┌──

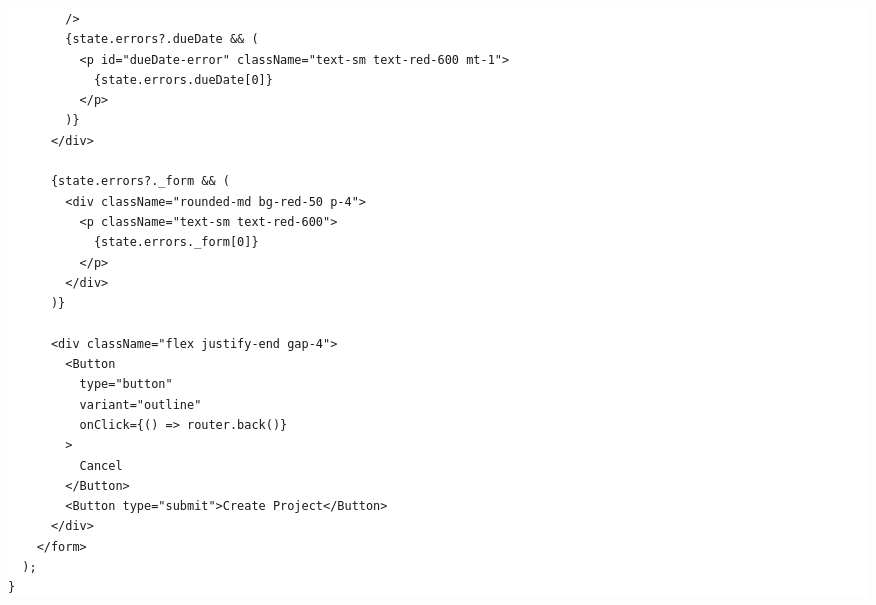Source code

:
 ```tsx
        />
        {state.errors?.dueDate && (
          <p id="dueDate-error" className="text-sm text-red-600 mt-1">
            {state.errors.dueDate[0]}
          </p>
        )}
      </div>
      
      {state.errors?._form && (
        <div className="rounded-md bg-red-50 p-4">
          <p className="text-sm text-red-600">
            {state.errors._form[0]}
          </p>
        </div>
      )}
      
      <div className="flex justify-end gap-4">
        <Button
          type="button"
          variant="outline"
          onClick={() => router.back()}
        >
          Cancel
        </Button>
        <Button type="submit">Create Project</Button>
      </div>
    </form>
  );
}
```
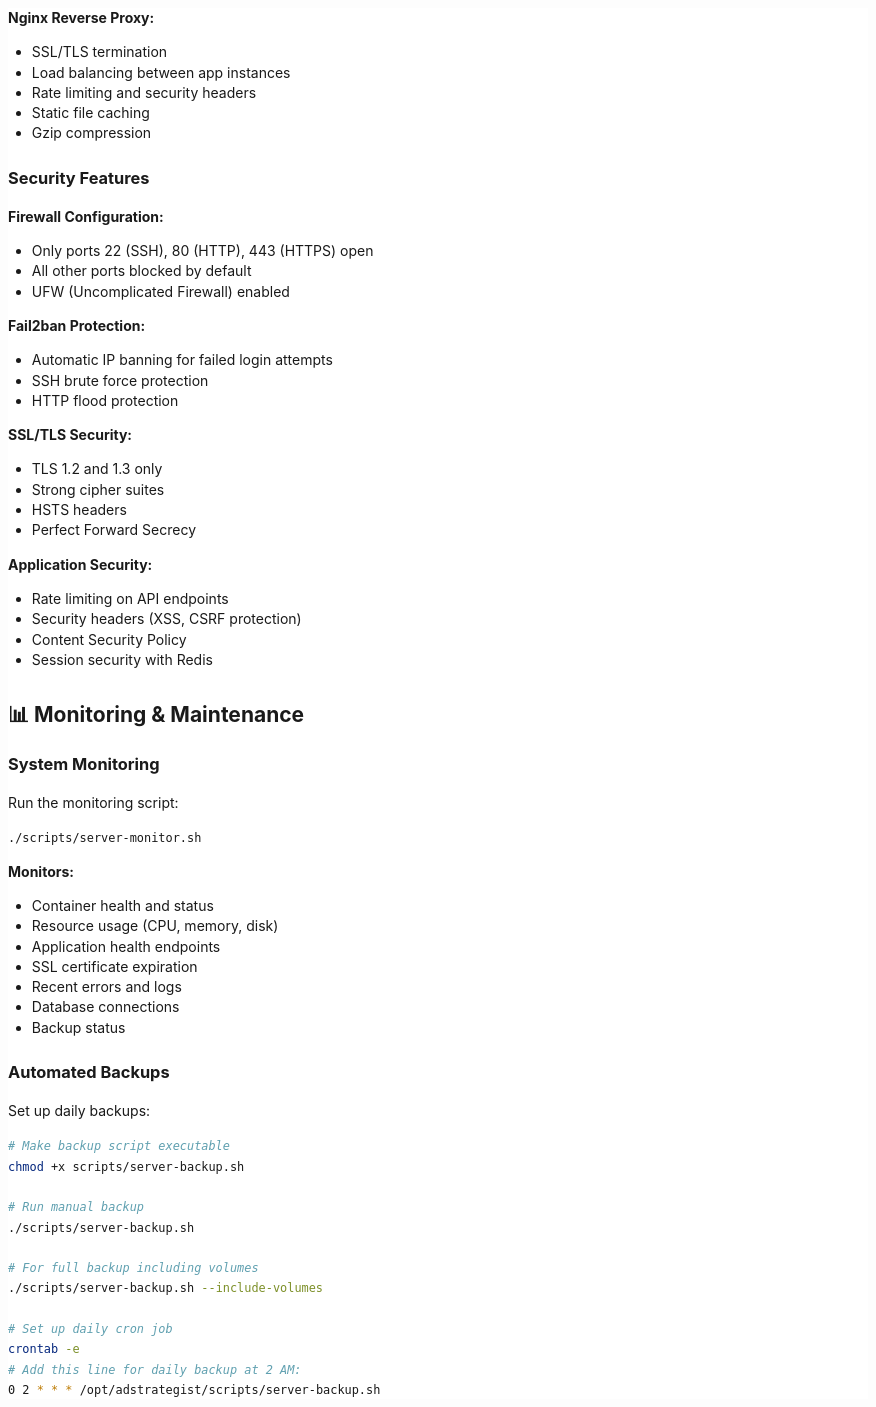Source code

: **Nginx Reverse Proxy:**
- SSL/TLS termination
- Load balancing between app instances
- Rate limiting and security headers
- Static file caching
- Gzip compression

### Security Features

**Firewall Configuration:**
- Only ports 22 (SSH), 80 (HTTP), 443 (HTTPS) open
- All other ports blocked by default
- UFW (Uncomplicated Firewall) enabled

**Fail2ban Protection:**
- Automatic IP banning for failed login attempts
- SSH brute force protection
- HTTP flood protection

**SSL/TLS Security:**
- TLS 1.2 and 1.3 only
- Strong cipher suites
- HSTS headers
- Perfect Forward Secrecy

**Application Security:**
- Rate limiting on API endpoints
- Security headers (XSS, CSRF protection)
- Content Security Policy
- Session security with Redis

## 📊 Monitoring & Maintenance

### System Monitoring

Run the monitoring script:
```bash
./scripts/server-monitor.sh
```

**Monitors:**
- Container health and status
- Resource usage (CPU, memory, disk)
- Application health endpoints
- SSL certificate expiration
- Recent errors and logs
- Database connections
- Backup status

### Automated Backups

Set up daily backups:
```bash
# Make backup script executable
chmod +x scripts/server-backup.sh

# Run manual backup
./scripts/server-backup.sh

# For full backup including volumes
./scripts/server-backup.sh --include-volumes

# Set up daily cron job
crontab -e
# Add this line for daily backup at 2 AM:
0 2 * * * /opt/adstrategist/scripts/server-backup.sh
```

└──

=== ASSIGNMENT ===
Going through the listing above, copy out every line that has the string "dueDate".

=== EXERCISE RESULT ===
        {state.errors?.dueDate && (
          <p id="dueDate-error" className="text-sm text-red-600 mt-1">
            {state.errors.dueDate[0]}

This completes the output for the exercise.